I don’t protest again. If Sima never wants to feel like she’s going to lose me again, either, I can hardly blame her for it. “Okay. I’ll call for one.”
“Thank you.”
“But first…” I grab the phone with my good hand and call Luka. “Everything okay, boss?”
“I found Kira.” My gaze flicks to her body on the floor. Unconscious, or perhaps dead. “Come get her in the foyer. And bring me a doctor.”
I pocket my phone and turn back to Sima. I want to whisk her upstairs and give her a long bath, then tuck her close to me in bed. Never let her out of my sight again.
But there’s somewhere we have to be before that.

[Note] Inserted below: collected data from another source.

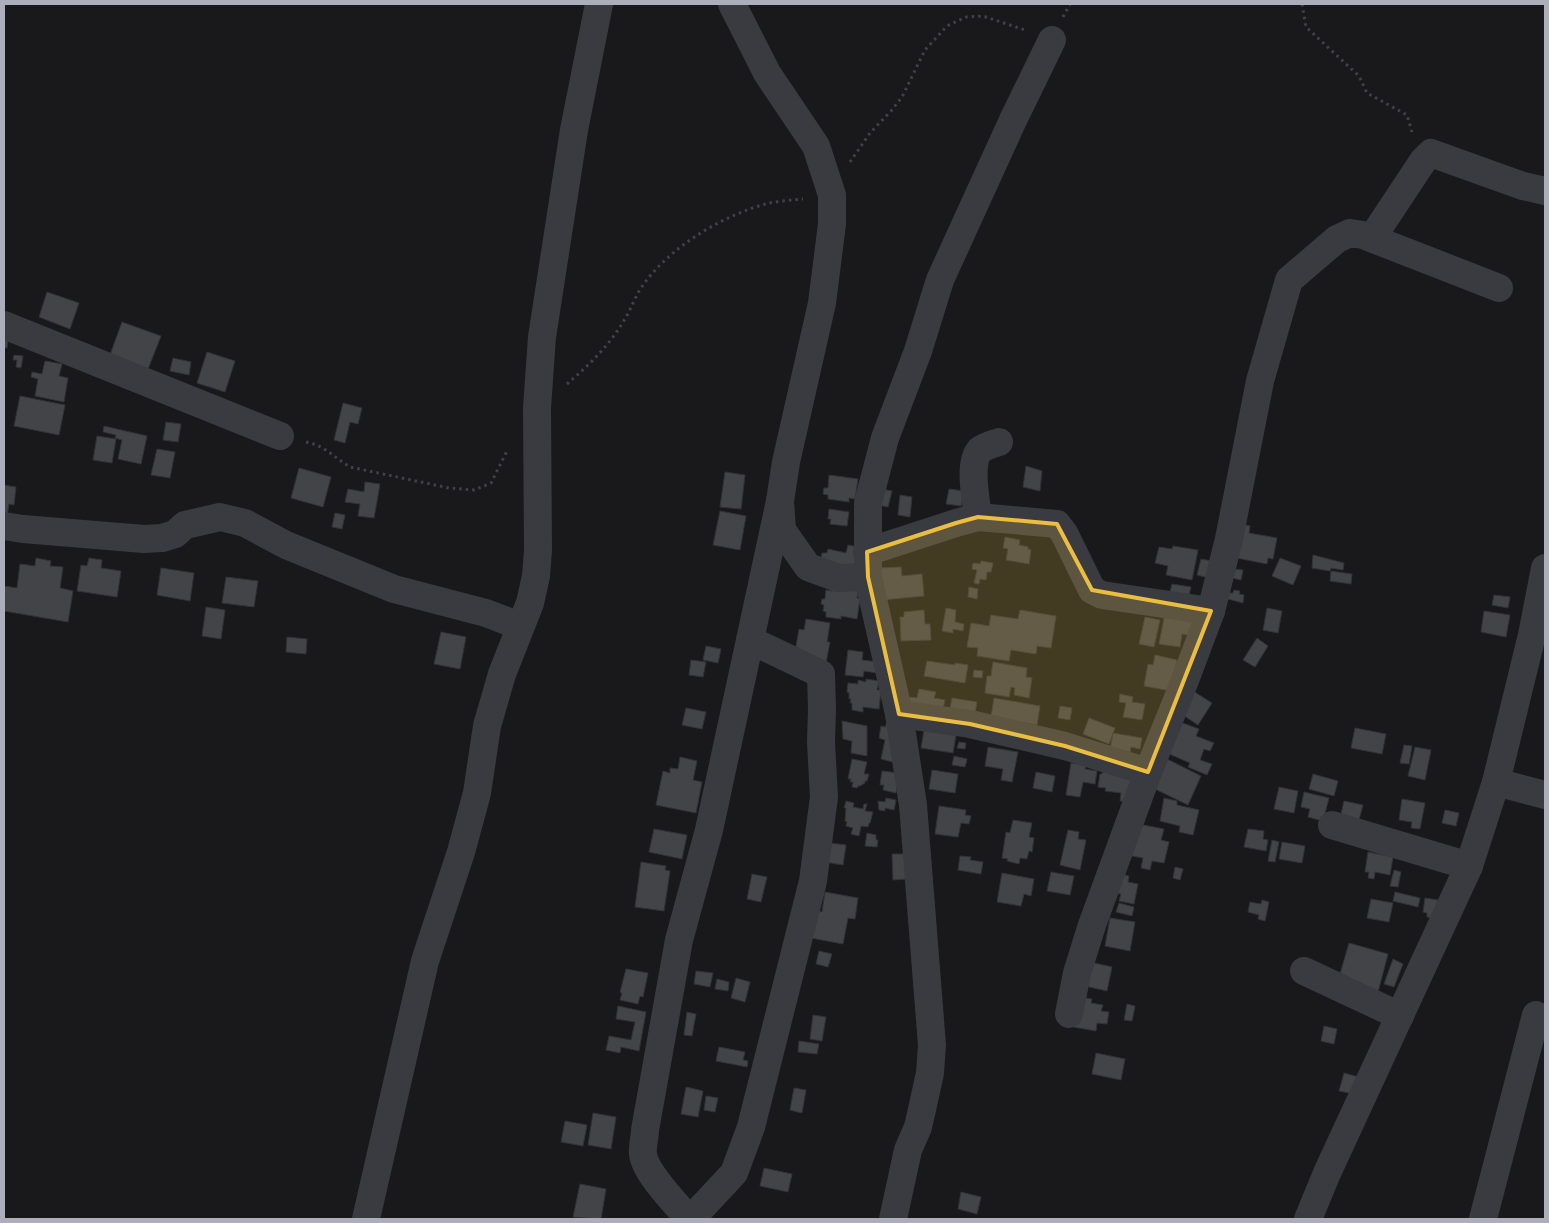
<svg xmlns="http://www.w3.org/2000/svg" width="1549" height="1223" viewBox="0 0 1549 1223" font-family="'Exo 2',sans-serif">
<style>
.building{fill:#434448;stroke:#333337}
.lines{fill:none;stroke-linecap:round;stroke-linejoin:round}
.path{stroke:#404247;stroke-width:3;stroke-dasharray:2.5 4;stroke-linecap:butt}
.street{stroke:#3a3b40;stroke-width:28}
.marked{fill:#ebbe41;fill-opacity:0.2;stroke:#ebbe41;stroke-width:4;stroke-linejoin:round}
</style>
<rect width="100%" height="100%" fill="#19191b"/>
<g class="building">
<polygon points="47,292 79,303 70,329 39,317"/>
<polygon points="122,322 161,336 148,369 110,355"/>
<polygon points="4,340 8,340 7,348 4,348"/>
<polygon points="207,352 235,361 225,392 197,383"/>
<polygon points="14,355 23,356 21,368 16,367 17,360 13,360"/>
<polygon points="173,358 191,362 189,375 170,371"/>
<polygon points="45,361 62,364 59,376 68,378 64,402 35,396 38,379 31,377 32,372 42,374"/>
<polygon points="20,396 65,405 59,435 14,426"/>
<polygon points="343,403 362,408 358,424 350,422 345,443 334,440"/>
<polygon points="166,422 181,424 178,442 163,440"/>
<polygon points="104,426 147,436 141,464 118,459 122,440 115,438 116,435 103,432"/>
<polygon points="97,436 116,439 112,463 93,460"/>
<polygon points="157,449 175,452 170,478 151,475"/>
<polygon points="1026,466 1042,471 1040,491 1023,487"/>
<polygon points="299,468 331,477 323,507 291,498"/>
<polygon points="725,472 745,475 741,509 720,507"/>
<polygon points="829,475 858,479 855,499 849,498 849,502 828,499 828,495 823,494 824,488 828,488"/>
<polygon points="365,482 380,484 374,518 358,516 360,504 345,502 348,489 364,492"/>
<polygon points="4,485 16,487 14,505 9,504 7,516 4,516"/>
<polygon points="881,489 892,491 888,507 877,505"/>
<polygon points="949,489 964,491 961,506 946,504"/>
<polygon points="900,495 912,497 910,517 898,515"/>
<polygon points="829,509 849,512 847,526 830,524 831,519 828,519"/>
<polygon points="720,511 746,516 740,550 713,545"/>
<polygon points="335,513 345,515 342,529 332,527"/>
<polygon points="1242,524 1250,526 1249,533 1277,538 1273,559 1268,558 1267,564 1232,557"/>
<polygon points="1005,537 1020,540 1019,545 1028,547 1028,549 1031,550 1029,564 1006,560 1008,549 1003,548"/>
<polygon points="848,545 858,547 854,566 820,564 822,553 827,553 828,549 846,553"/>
<polygon points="1173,546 1198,550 1192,580 1166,575 1168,566 1155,563 1159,547 1172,549"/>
<polygon points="1313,555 1344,563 1343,570 1331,568 1330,571 1312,568"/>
<polygon points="36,558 51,561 50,566 63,567 60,588 73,591 68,622 4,611 4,586 17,588 20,564 35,566"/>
<polygon points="89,558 102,560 101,568 121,571 117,597 77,591 81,565 87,566"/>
<polygon points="1280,558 1301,566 1293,585 1272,576"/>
<polygon points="1201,559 1212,561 1209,578 1197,575"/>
<polygon points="981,561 993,563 991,572 987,572 986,580 980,579 979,584 974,583 977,570 972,569 973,563 980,564"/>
<polygon points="901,567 902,576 922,574 924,596 882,600 879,568"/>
<polygon points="161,568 194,573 190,601 157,595"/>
<polygon points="1233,569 1243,570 1241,580 1232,578"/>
<polygon points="1331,571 1352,574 1351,584 1330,581"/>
<polygon points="226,577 258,581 254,607 222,603"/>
<polygon points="1172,584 1191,587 1188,599 1169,596"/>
<polygon points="833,585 855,589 858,592 857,598 860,599 857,619 841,616 841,619 826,617 826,612 823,611 824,605 821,604 822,599 825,599 826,590 832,591"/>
<polygon points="969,587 978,589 977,599 968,597"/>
<polygon points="1234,590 1240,591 1239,594 1244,595 1243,603 1228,599 1229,593 1233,593"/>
<polygon points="1494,595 1510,597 1508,608 1492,605"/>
<polygon points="206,607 225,610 221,639 202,636"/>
<polygon points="946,608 956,610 955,622 964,624 963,631 953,629 953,633 942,631"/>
<polygon points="1267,608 1282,611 1278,633 1263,630"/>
<polygon points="924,610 925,624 930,624 931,640 901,641 900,617 904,617 904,612"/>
<polygon points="1020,610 1056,616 1051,648 1037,646 1036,654 1011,650 1009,661 977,656 978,648 967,647 971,623 989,626 991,615 1018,619"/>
<polygon points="1484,611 1510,615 1506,637 1481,632"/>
<polygon points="1165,613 1197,619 1194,636 1182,634 1180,647 1159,644"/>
<polygon points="1145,617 1160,620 1154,647 1139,644"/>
<polygon points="806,619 830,623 827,642 830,642 826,663 794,658 799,629 804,630"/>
<polygon points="441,632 466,637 460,669 434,664"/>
<polygon points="287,637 307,639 306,654 286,652"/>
<polygon points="1257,638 1268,646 1255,667 1243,660"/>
<polygon points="706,646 721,649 718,663 703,660"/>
<polygon points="848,650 863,652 862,660 878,662 877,673 864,671 863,677 845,675"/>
<polygon points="1155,655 1177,660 1171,691 1144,686 1148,664 1153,665"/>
<polygon points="691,660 706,662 703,677 689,675"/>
<polygon points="927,661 955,665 955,663 968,665 965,683 924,676"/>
<polygon points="993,662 1027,668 1026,677 1032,678 1029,698 1014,695 1015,688 1011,687 1009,697 985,693 987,676 991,676"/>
<polygon points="974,670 983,671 982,678 973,677"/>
<polygon points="866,679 879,681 877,690 881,690 879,709 863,707 863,712 852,710 852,703 850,703 851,699 849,699 849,693 847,692 848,683 858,684 858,680 866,682"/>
<polygon points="919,689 936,692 934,698 945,700 943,709 908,709 910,697 917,698"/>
<polygon points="1193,691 1212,703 1198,725 1180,713"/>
<polygon points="1120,694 1133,697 1132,702 1145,704 1142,720 1123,717 1126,703 1119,702"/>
<polygon points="952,698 977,702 974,718 949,713"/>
<polygon points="994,698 1040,706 1037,725 991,717"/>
<polygon points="1060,706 1072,708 1070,720 1058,718"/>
<polygon points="686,708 706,712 702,729 682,725"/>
<polygon points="1089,718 1115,728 1109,744 1083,734"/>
<polygon points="842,721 867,726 867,756 851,753 852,741 843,739"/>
<polygon points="1180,722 1199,729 1196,736 1214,743 1210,751 1204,749 1200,760 1212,764 1207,775 1188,767 1190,763 1167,753"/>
<polygon points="887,723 897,725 891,753 898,755 897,763 881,759 885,740 879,738 881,726 885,727"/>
<polygon points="1355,728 1386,734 1382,754 1351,748"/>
<polygon points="924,730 956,735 953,753 921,748"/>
<polygon points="1113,733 1142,738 1140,749 1131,747 1129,759 1109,756"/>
<polygon points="959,742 966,743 965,749 957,748"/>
<polygon points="1404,745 1412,746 1409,764 1400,763"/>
<polygon points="988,747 1018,752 1012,782 1001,780 1003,769 985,766"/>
<polygon points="1415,747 1431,750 1425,780 1408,776"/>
<polygon points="954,756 967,759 965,767 952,765"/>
<polygon points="680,757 697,761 693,780 702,782 696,813 656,805 663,771 670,773 670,768 678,769"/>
<polygon points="852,759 867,762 864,774 869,774 867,781 865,781 865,783 860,786 858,786 857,788 852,787 853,782 850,782 851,779 848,779"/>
<polygon points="1167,759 1201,776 1188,805 1153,788"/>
<polygon points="1071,763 1086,765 1085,769 1097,771 1095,784 1083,782 1080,797 1066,795"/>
<polygon points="1104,766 1137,775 1129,802 1120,801 1121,793 1105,791 1106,788 1098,787 1100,774 1102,774"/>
<polygon points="932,770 958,774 955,793 929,789"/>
<polygon points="882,771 899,773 896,793 883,790 884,785 880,785"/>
<polygon points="1036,772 1055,776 1052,792 1033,788"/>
<polygon points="1313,774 1338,781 1334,796 1309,789"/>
<polygon points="1279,787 1298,791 1294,813 1274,809"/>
<polygon points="1304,792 1329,798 1323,821 1308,817 1310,809 1301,807"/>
<polygon points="886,798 896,800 894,810 885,808 885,811 879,810 878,801 885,802"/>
<polygon points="1164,798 1177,801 1177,805 1199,810 1193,835 1179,832 1180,826 1160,821"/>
<polygon points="1402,799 1425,803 1420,829 1411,828 1412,822 1399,820"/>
<polygon points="846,801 854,803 853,807 863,809 864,804 867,804 865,811 873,812 870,823 869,823 868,827 861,826 859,836 851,834 853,828 846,826 847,822 845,821 846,808 844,808"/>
<polygon points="1344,801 1363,805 1357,827 1339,823"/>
<polygon points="939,806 966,810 965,815 971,816 969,824 961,823 958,837 935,834"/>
<polygon points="1445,810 1459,813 1456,826 1442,823"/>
<polygon points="1013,820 1032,823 1029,837 1034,838 1032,852 1029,851 1027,859 1020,858 1019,864 1007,861 1008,859 1002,858 1006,832 1010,833"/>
<polygon points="1133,823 1164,829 1161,840 1169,842 1164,863 1152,861 1150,870 1141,868 1143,858 1127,855"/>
<polygon points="654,829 687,835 682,859 649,852"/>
<polygon points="1248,829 1264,831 1263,839 1268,840 1266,851 1244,847"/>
<polygon points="1068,830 1079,832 1078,839 1086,840 1080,870 1060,865"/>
<polygon points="867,833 876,835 876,840 878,840 877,847 865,846"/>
<polygon points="1272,840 1279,842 1275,862 1268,861"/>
<polygon points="1282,842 1305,846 1302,863 1279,859"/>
<polygon points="830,843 846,845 843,865 825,862"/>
<polygon points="1368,852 1393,857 1390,875 1375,872 1374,879 1368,878 1369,872 1365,872"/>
<polygon points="892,854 907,854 907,879 893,880"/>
<polygon points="960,856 971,857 970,860 983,862 981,874 958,870"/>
<polygon points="641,862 666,866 665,870 670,871 664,911 635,907"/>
<polygon points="1175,867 1183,869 1180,880 1173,878"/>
<polygon points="1394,870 1401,872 1398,887 1390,886"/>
<polygon points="1051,872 1074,876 1070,895 1047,891"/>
<polygon points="1002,873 1034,879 1031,896 1024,894 1021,906 997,902"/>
<polygon points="1115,873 1129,876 1128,882 1138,884 1134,904 1119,901 1121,894 1111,892"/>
<polygon points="752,874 767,877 761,902 747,899"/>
<polygon points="825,892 858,898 855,919 848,918 843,944 811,938 816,911 822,912"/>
<polygon points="1395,892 1420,898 1418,907 1393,901"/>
<polygon points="1425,898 1438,900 1435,915 1431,918 1427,917 1427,913 1423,912"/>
<polygon points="1371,899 1393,903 1389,922 1367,918"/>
<polygon points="1262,900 1269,902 1265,921 1258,919 1259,915 1248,912 1250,902 1261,904"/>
<polygon points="1119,903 1134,907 1132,916 1116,912"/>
<polygon points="1110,918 1135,922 1130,951 1105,946"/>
<polygon points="1349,943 1388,954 1378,992 1338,981"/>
<polygon points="819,951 832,954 828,967 816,964"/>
<polygon points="1393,959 1403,964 1394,987 1384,984"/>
<polygon points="1090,962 1112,967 1107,991 1085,986"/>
<polygon points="626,969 648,973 643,997 640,996 638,1004 620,1000 622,993 620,992"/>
<polygon points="696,971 713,973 710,987 694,984"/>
<polygon points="736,978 750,982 745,1002 731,998"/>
<polygon points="717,979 729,982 728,991 715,989"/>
<polygon points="1079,997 1092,999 1091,1003 1103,1005 1101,1011 1109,1012 1107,1024 1097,1023 1096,1031 1073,1027"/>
<polygon points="1127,1004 1135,1006 1132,1021 1124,1020"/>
<polygon points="618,1006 646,1012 639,1051 621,1047 620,1053 606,1050 609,1036 631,1040 635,1022 616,1019"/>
<polygon points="687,1012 696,1014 692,1036 684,1035"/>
<polygon points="813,1015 826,1017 822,1041 810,1039"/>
<polygon points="1324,1026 1337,1029 1334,1044 1321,1041"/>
<polygon points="799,1041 819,1044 817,1054 798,1052"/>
<polygon points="719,1047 745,1052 743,1060 748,1061 747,1067 716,1061"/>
<polygon points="1096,1053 1125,1059 1121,1080 1092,1074"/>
<polygon points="1344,1073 1359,1077 1355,1094 1339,1091"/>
<polygon points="686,1087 703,1091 698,1117 681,1114"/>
<polygon points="794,1088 806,1090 802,1113 790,1110"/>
<polygon points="706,1096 718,1098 715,1112 704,1110"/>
<polygon points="593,1113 616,1117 611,1149 588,1145"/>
<polygon points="565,1121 587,1125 583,1146 561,1142"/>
<polygon points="764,1168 792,1174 788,1192 760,1186"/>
<polygon points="580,1184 606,1189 601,1219 573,1217"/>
<polygon points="961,1192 981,1197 977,1214 958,1209"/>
</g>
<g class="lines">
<g class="path">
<polyline points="1302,4 1306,27 1359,76 1367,93 1407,115 1412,132"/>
<polyline points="1063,17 1070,4"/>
<polyline points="850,162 870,133 891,111 902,97 925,50 947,26 966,17 983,16 1025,30"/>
<path d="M 567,384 C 588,366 609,346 623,322 C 631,310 635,296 643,285 C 671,246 723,215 769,203 C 780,201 792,200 803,199"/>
<path d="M 306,442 C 324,445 335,458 350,467 L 449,488 L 474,490 L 491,483 L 508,449"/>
</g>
<g class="street">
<polyline points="732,4 767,73 816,146 832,195 832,224 822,303 786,462 780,501 782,530 808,567 838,578 868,577"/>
<polyline points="1372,238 1423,161 1431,153 1523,186 1545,191"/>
<polyline points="4,325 280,436"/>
<path d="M 978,517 C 976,500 968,463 980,450 C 985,446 993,444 999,442"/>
<polyline points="4,526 23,529 144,539 162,538 175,534 185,525 220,517 245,523 286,545 394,589 486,613 520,626"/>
<polyline points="867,552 956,523 978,517 1057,524 1064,533 1092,590 1102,595 1211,611"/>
<polyline points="899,714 970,724 1065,746 1148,772"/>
<polyline points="1496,782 1545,795"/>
<polyline points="1332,825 1469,866"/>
<polyline points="1304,971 1400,1016"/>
<polyline points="1069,1014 1077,973 1092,925 1148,772 1182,688 1211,611 1229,539 1260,381 1289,280 1337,239 1350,233 1363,235 1499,288"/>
<polyline points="366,1219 425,961 461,852 477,793 487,726 502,674 530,603 536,576 538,550 537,408 542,337 574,130 599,4"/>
<path d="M 689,1219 C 677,1205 645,1173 643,1154 C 642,1147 645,1137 645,1130 L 679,940 L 709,830 L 780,501"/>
<polyline points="691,1219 734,1173 751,1127 813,881 824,797 821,742 822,709 821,674 750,640"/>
<polyline points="893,1219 908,1150 918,1127 923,1105 930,1073 932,1045 913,805 899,714 868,577 868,503 885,438 918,351 940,280 1013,120 1052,40"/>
<polyline points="1308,1219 1327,1173 1469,866 1496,782 1532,635 1545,568"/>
<polyline points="1483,1219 1536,1015"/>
</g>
</g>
<path class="marked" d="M 978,517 L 1057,524 L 1092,590 L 1211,611 L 1148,772 L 1065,746 L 970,724 L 899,714 L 868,577 L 867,552 L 956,523 Z"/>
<rect width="1549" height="1223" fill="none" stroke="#acafba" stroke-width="10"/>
</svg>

I walk her to the nursery. Anya’s eyes widen when she sees us, but Sima isn’t looking at her. She isn’t looking anywhere but at the crib.
She picks Lilia up and hugs her to her chest.
I wrap my good arm around them both and watch my wife and daughter until Sima’s shoulders have stopped shaking.
And I realize, finally, just how lucky I am.
64
SIMA
Lilia’s tiny fingers fuss at the bottle. She’s more interested in batting it away than actually drinking it.